Troubleshooting Environment Specific AEM Issues

One of the most common issues that arise during development/testing on AEM implementations is why does my page look right in author but not when I view it through the web server/Dispatcher . Or why does it work fine when I hit the publish server but not the web server.

Most developers with AEM experience have their list of immediate suspects – did you publish everything, is Dispatcher blocking it somehow, etc. Where people run into trouble is when the cause isn’t on their list and they aren’t sure how to identify the source of the problem. This is where having clear understanding of request process helps you identify the at least what layer is causing the problem which will then help you quickly solve the problem.

Step 1 – What’s Happening on Browser

The first step is to figure out whether or not all the files your page requires are getting downloaded. Normally in these situations you open something like Firebug or Charles and look for the 404s (or other error code – 403 or 500). You can then normally zero in on why those files are throwing the error by moving to Step 2 – What’s Happening on the Web Server/Dispatcher.

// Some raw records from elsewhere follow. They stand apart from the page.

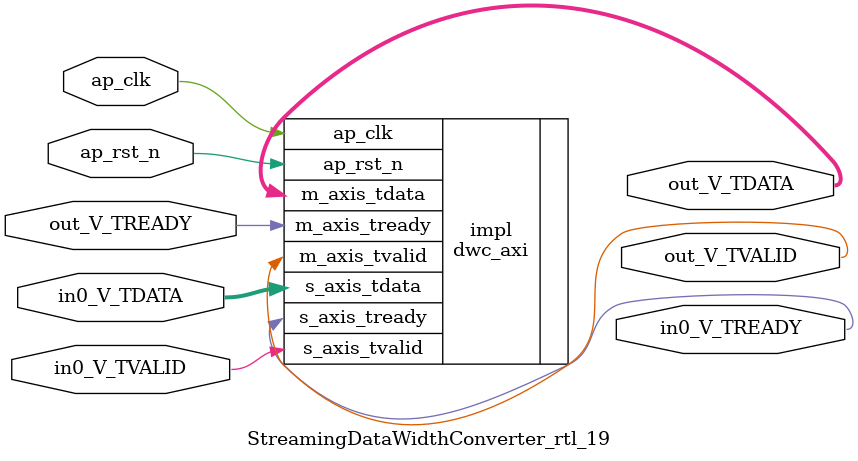
<source format=v>
/******************************************************************************
 * Copyright (C) 2023, Advanced Micro Devices, Inc.
 * All rights reserved.
 *
 * Redistribution and use in source and binary forms, with or without
 * modification, are permitted provided that the following conditions are met:
 *
 *  1. Redistributions of source code must retain the above copyright notice,
 *     this list of conditions and the following disclaimer.
 *
 *  2. Redistributions in binary form must reproduce the above copyright
 *     notice, this list of conditions and the following disclaimer in the
 *     documentation and/or other materials provided with the distribution.
 *
 *  3. Neither the name of the copyright holder nor the names of its
 *     contributors may be used to endorse or promote products derived from
 *     this software without specific prior written permission.
 *
 * THIS SOFTWARE IS PROVIDED BY THE COPYRIGHT HOLDERS AND CONTRIBUTORS "AS IS"
 * AND ANY EXPRESS OR IMPLIED WARRANTIES, INCLUDING, BUT NOT LIMITED TO,
 * THE IMPLIED WARRANTIES OF MERCHANTABILITY AND FITNESS FOR A PARTICULAR
 * PURPOSE ARE DISCLAIMED. IN NO EVENT SHALL THE COPYRIGHT HOLDER OR
 * CONTRIBUTORS BE LIABLE FOR ANY DIRECT, INDIRECT, INCIDENTAL, SPECIAL,
 * EXEMPLARY, OR CONSEQUENTIAL DAMAGES (INCLUDING, BUT NOT LIMITED TO,
 * PROCUREMENT OF SUBSTITUTE GOODS OR SERVICES; LOSS OF USE, DATA, OR PROFITS;
 * OR BUSINESS INTERRUPTION). HOWEVER CAUSED AND ON ANY THEORY OF LIABILITY,
 * WHETHER IN CONTRACT, STRICT LIABILITY, OR TORT (INCLUDING NEGLIGENCE OR
 * OTHERWISE) ARISING IN ANY WAY OUT OF THE USE OF THIS SOFTWARE, EVEN IF
 * ADVISED OF THE POSSIBILITY OF SUCH DAMAGE.
 *****************************************************************************/

module StreamingDataWidthConverter_rtl_19 #(
	parameter  IBITS = 3,
	parameter  OBITS = 18,

	parameter  AXI_IBITS = (IBITS+7)/8 * 8,
	parameter  AXI_OBITS = (OBITS+7)/8 * 8
)(
	//- Global Control ------------------
	(* X_INTERFACE_INFO = "xilinx.com:signal:clock:1.0 ap_clk CLK" *)
	(* X_INTERFACE_PARAMETER = "ASSOCIATED_BUSIF in0_V:out_V, ASSOCIATED_RESET ap_rst_n" *)
	input	ap_clk,
	(* X_INTERFACE_PARAMETER = "POLARITY ACTIVE_LOW" *)
	input	ap_rst_n,

	//- AXI Stream - Input --------------
	output	in0_V_TREADY,
	input	in0_V_TVALID,
	input	[AXI_IBITS-1:0]  in0_V_TDATA,

	//- AXI Stream - Output -------------
	input	out_V_TREADY,
	output	out_V_TVALID,
	output	[AXI_OBITS-1:0]  out_V_TDATA
);

	dwc_axi #(
		.IBITS(IBITS),
		.OBITS(OBITS)
	) impl (
		.ap_clk(ap_clk),
		.ap_rst_n(ap_rst_n),
		.s_axis_tready(in0_V_TREADY),
		.s_axis_tvalid(in0_V_TVALID),
		.s_axis_tdata(in0_V_TDATA),
		.m_axis_tready(out_V_TREADY),
		.m_axis_tvalid(out_V_TVALID),
		.m_axis_tdata(out_V_TDATA)
	);

endmodule

</source>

Every once in while you will run into a situation where you don’t have any requests throwing errors so at this point you need stay focused on what’s happening in the browser. If you don’t have any requests with errors then you will want to look at a couple of different things:

  1. JavaScript error console – look to see if you find any security warnings of other errors. You may be experiencing cross domain scripting issues for example that perhaps you don’t see when hitting the publish server. Also you may see parsing errors – this can sometimes indicate that one of your files has bad content in it even though it isn’t throwing an error code.
  2. Compare the list files downloaded in environment that works against the list downloaded in the environment that doesn’t work to see if you have same files (also check not just the count but file names as well). Sometimes it’s useful to use a proxy tool like Charles for this rather than a Firebug if you site leverages plugins like Flash or other tools that might make an HTTP request that the browser isn’t aware of.
  3. Worst case scenario is to start opening individual files and comparing the contents between environments to see if you have errors embedded in files or old versions, etc. You may also need to compare HTTP headers between environments (verifying for example that the mime type and content types are the same in different environments).

Normally as you run through these options you hit on the problem file and you will advance to the Step 2

Step 2 – What’s Happening on the Web Server/Dispatcher

The goal at this step is determine whether or not the web server/Dispatcher is the source of the problem. The questions to ask will vary a little based on whether what the problem you have (404 vs. wrong mime type) but generally it’s one of these questions

  1. Is the request getting to the web server at all or is getting misdirected above the web server by another layer?
  2. Is the request getting to Dispatcher or is the web server configuration somehow misdirecting the request?
  3. Is Dispatcher serving the item from cache or sending the request back to publish?
  4. Do you get different behavior when the item is server from cache vs. when Dispatcher sends the request back to a publish server.
  5. Is the URL that Dispatcher is trying to resolve the correct URL (if you have rewrite logic is it getting properly applied,  is it being rewritten when it should not be, did it get mangled somewhere along the way)?

In order to answer these questions there are generally a few places to look:

  1. Web server’s access.log or error logs.
  2. Dispatcher .log – ideally you should turn up the logging on this to get more information but in production that may be a last resort – however sometimes it may be the only option.
  3. Publish server request.log or access.log – if you can’t turn up the logging at the Dispatcher level these can sometimes give you the information you are looking for, although in production where you have more than one publish server it can be difficult.

At this point if you determine that the web server/Dispatcher is the problem it is normally either an issue with filter rules in Dispatcher .any, stale cache, or a problem in the web server that is either changing, or failing to change the URL, or an issue with web server not forwarding the request to Dispatcher for handling.

If however you determine that request is getting to the web server/Dispatcher and being sent back to the publish server then you are onto Step 3.

Step 3 – What’s Happening on the Publish Server

Generally if you get to this point you have a fairly straightforward problem to solve (and generally the issue was it works in author and not in publish). The questions you are looking at are:

  • If it’s a 404 why – does the node not exist in the publish server or is the URL wrong for some reason or do you have some sort security issue.
  • If it’s a 403 error why – the common one here beyond just misconfigured security permissions is the Sling Servlet Referrer filter setting (which can block things like post requests that don’t come from a white listed domain).
  • If it’s 500 – read the error logs – this is really important in all the questions – if you stumped always read the error logs.

Cutting to the Chase

That’s a pretty extensive list, and once you have gone through it a time or two you start to develop some short cuts to identifying the problem layer which is good. I usually try tto bracket the problem before I start digging:

  • Do I get the same results when I hit the web server vs. hitting 4503 directly?
  • Do I get the same results cached vs. uncached (usually by adding question mark)?
  • Do I get the same results when I request the file by itself vs. when it’s downloaded with the page?

The answer to one of those questions will usually point me to the right layer and reduce the steps. That said one thing to monitor is when you start spinning your wheels. While walking through that list methodically may seem like a waste of time it is usually worth doing once you start to spin your wheels and you aren’t making progress.